Look below for the line holding "ingredientus, tokius kaip" and the line holding "apsilankymo metu paragauti kelias". Repeat those two and everything between, exactly.

----- Information given

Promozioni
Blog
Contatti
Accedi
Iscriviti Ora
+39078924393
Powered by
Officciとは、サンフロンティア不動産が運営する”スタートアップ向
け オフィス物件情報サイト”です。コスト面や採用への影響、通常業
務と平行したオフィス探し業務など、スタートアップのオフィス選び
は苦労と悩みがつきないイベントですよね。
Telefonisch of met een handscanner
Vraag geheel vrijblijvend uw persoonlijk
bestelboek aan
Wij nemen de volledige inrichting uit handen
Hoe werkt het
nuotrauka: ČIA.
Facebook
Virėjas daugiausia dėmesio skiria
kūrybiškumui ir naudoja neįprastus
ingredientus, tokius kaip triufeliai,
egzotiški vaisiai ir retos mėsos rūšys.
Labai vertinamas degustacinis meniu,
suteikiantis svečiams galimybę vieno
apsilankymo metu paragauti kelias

----------
----- Information given

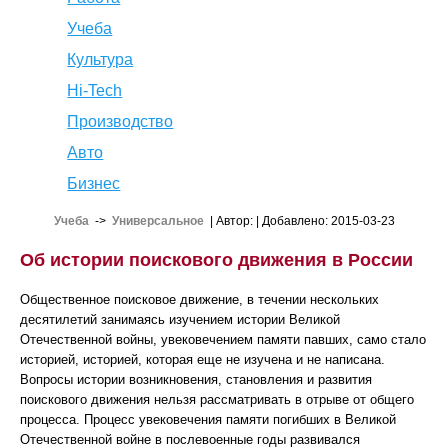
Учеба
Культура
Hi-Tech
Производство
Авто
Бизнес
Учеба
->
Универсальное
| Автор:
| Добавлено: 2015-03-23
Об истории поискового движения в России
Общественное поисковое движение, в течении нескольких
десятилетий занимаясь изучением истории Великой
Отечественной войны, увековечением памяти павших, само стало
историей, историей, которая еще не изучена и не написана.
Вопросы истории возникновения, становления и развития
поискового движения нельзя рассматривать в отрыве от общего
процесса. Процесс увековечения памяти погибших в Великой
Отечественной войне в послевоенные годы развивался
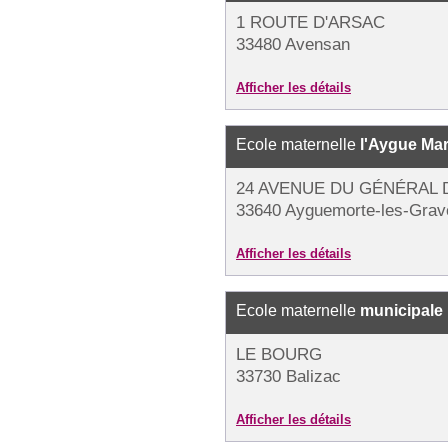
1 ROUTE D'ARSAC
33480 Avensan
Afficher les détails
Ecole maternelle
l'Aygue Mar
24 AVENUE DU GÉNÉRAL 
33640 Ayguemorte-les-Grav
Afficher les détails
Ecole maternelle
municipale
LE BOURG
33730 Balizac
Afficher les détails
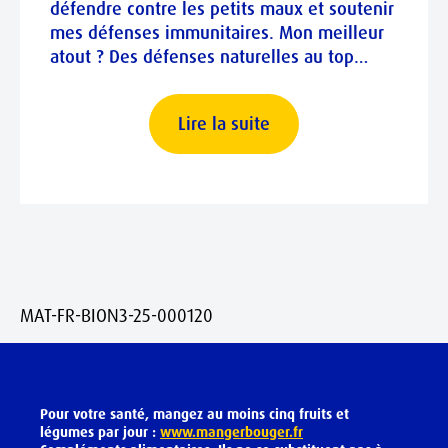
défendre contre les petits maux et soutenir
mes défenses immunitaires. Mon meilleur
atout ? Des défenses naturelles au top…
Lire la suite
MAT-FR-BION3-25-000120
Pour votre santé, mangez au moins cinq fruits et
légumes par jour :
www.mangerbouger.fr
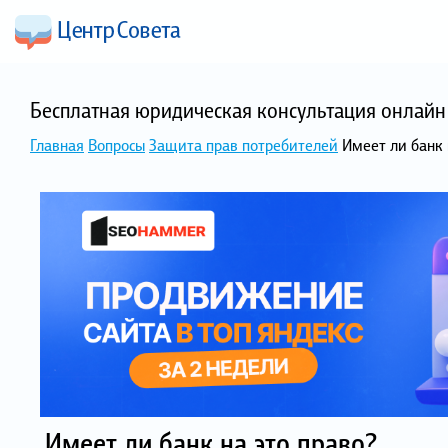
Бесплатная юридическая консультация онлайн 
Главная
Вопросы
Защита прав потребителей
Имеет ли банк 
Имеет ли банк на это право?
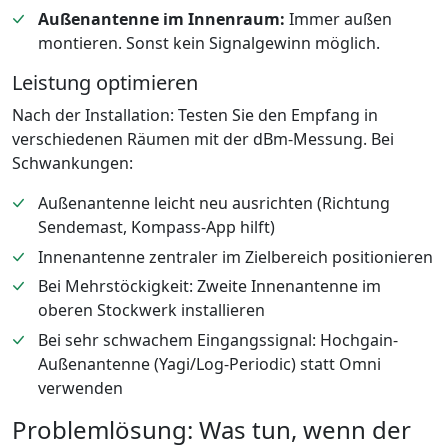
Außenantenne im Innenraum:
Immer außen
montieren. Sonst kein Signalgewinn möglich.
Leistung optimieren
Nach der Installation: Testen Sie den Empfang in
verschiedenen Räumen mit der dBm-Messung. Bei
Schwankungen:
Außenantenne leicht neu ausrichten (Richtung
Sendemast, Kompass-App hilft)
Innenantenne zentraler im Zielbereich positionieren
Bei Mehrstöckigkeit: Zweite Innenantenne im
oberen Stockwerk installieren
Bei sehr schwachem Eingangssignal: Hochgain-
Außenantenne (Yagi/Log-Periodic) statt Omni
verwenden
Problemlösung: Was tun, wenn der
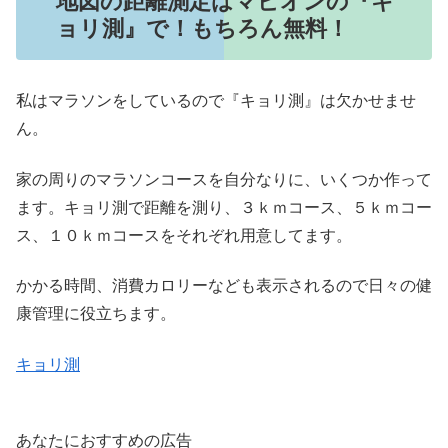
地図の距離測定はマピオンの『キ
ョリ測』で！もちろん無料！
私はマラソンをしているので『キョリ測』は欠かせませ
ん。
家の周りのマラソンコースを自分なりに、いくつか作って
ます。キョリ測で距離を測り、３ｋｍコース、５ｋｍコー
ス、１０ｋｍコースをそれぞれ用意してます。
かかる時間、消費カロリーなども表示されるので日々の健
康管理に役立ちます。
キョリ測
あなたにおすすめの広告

----------

#### Your solution
ingredientus, tokius kaip triufeliai,
egzotiški vaisiai ir retos mėsos rūšys.
Labai vertinamas degustacinis meniu,
suteikiantis svečiams galimybę vieno
apsilankymo metu paragauti kelias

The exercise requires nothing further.